Antibody to type 1 binds to type 2 without preventing
infection with type 2.
Practice Q answer options
A. Measles virus
B. Mumps virus
C. Rubella virus
D. Dengue virus
E. All of the above
F. None of the above
Practice Questions:
1. Which are DNA viruses?
2. Which are positive sense single stranded viruses? Negative sense?
3. Which DON’T we vaccinate for? Why?
4. What would you expect to see histologically in a patient with Koplik’s spots & maculopapular rash?
5. Patient presents with parotitis, fever, and orchitis. What virus? What other complications should you monitor for? What family
does this virus belong to?
6. What antivirals are used to treat measles, mumps, and rubella?

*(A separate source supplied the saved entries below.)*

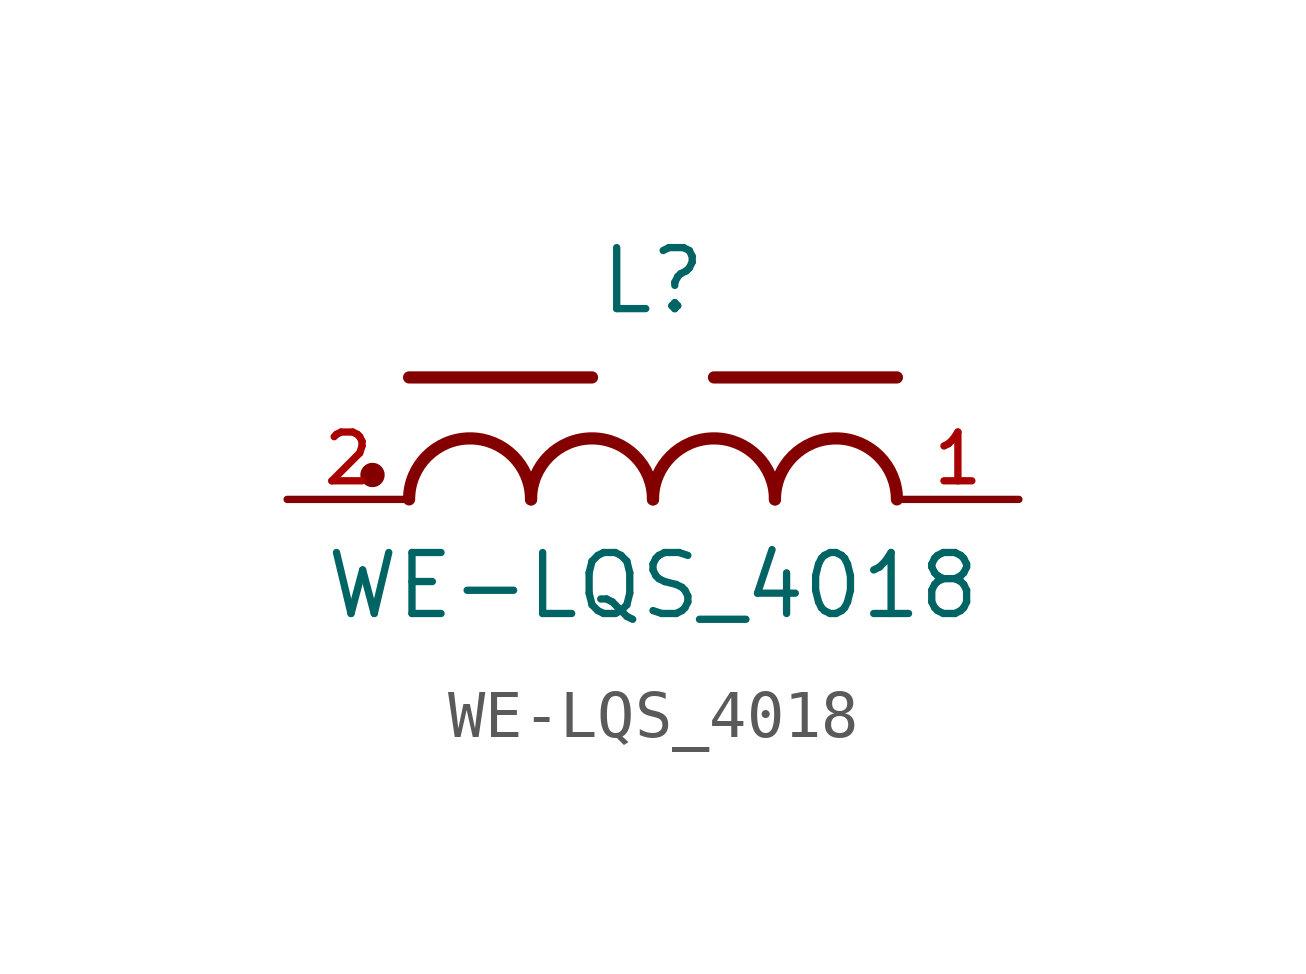
<source format=kicad_sym>
(kicad_symbol_lib
  (version 20211014)
  (generator kicad_symbol_editor)
  (symbol "WE-LQS_4018"
    (pin_names
      (offset 1.016))
    (property "Reference" "L"
      (at 0.0 3.81 0)
      (effects (font (size 1.27 1.27)) (justify bottom)))
    (property "Value" "WE-LQS_4018"
      (at 0.0 -2.54 0)
      (effects (font (size 1.27 1.27)) (justify bottom)))
    (symbol "WE-LQS_4018_0_0"
      (arc (start 5.08 0.0) (mid 3.81 1.27) (end 2.54 0.0) (stroke (width 0.254) (type default) (color 0 0 0 0)) (fill (type none)))
      (arc (start 2.54 0.0) (mid 1.27 1.27) (end 0.0 0.0) (stroke (width 0.254) (type default) (color 0 0 0 0)) (fill (type none)))
      (arc (start 0.0 0.0) (mid -1.27 1.27) (end -2.54 0.0) (stroke (width 0.254) (type default) (color 0 0 0 0)) (fill (type none)))
      (arc (start -2.54 0.0) (mid -3.81 1.27) (end -5.08 0.0) (stroke (width 0.254) (type default) (color 0 0 0 0)) (fill (type none)))
      (polyline (pts (xy -5.08 2.54) (xy -1.27 2.54)) (stroke (width 0.254)))
      (polyline (pts (xy 1.27 2.54) (xy 5.08 2.54)) (stroke (width 0.254)))
      (circle (center -5.842 0.508) (radius 0.127) (stroke (width 0.254)) (fill (type none)))
      (pin passive line (at -7.62 0.0 0) (length 2.54) (name "~" (effects (font (size 1.016 1.016)))) (number "2" (effects (font (size 1.016 1.016)))))
      (pin passive line (at 7.62 0.0 180.0) (length 2.54) (name "~" (effects (font (size 1.016 1.016)))) (number "1" (effects (font (size 1.016 1.016))))))))
</source>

7. ELISA for IgG early in pregnancy is used to detect the immune status for what virus? What are the potential teratogenic effects of
this virus?
8. 3 year-old child in India presents with dengue hemorrhagic shock syndrome. What is the mechanism of disease? How is this
treated?
Answers:
1. F, they are all RNA viruses
2. Positive = C, D; negative = A, B
3. D cuz enhancing antibody effect
4. Syncitial cell formations due to measle virus inducing cell-cell fusion
5. Mumps; pancreatitis & meningoencephalitis; paramyxovirus family
6. None! So get vaccinated to prevent disease
7. Rubella; cataracts, MR, deafness, early death
8. Enhancing antibody effect (see figure 1 above) Tx fluids, electrolyte balance, bld transfusion if severe hemorrhage.